"Oblivion" is a song by British band Bastille from their 2013 album Bad Blood. It was released digitally in the UK on 5 September 2014 as the eighth overall and final single from the album. A limited edition 7-inch vinyl edition of the single, featuring the previously unreleased track "Bad News" as the B-side, was also released on 8 September.

The song was featured on an episode of the television series The Vampire Diaries in 2012.

Release
The band confirmed during their headline set at London's Somerset House on 15 July that "Oblivion" will be the next single from Bad Blood.

Music video
The music video was exclusively premiered on MSN Music UK on Monday 21 July.
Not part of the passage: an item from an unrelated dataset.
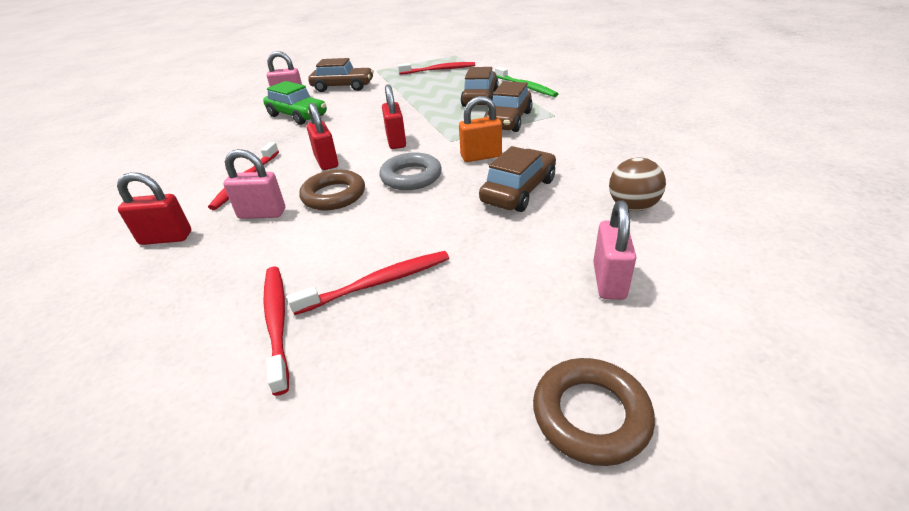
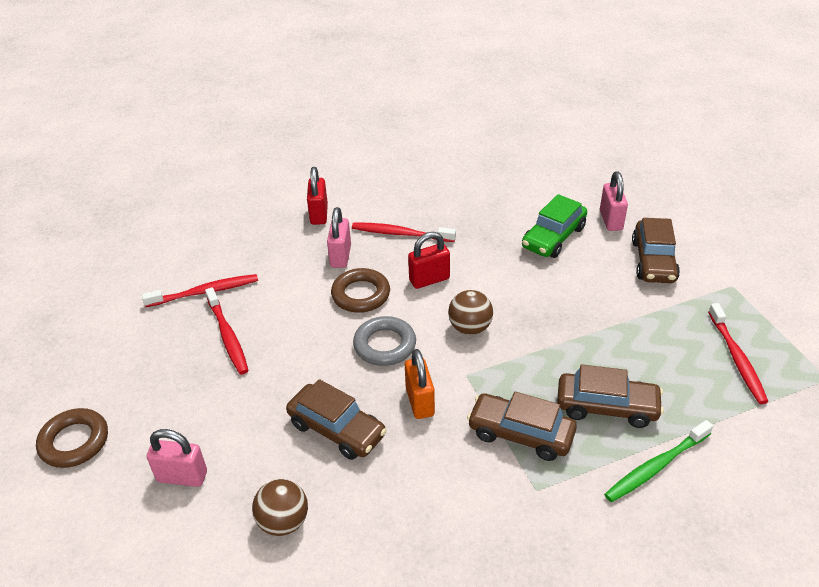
camera: 90 degrees right, 5 degrees up
red padlock [382,84,406,149] -> brown ball [448,290,493,335]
It was later published through Bastille's Vevo channel on YouTube the same day. The video was directed by Austin Peters (who previously directed the band's "Flaws" and "Laura Palmer" music videos) and stars actress Sophie Turner (known for her role in the television series Game of Thrones). She is seen lip-syncing to the lyrics of the song, singing in front of a crowd of people at a demolition derby.

Live performances
The song made its first appearance in September 2012, when it was first performed at iTunes Festival in London.

Bastille made a live recording of the song at Capitol Studios. Rolling Stone premiered the video on 21 November 2013. This live version was used as a B-side track to the single "Of the Night".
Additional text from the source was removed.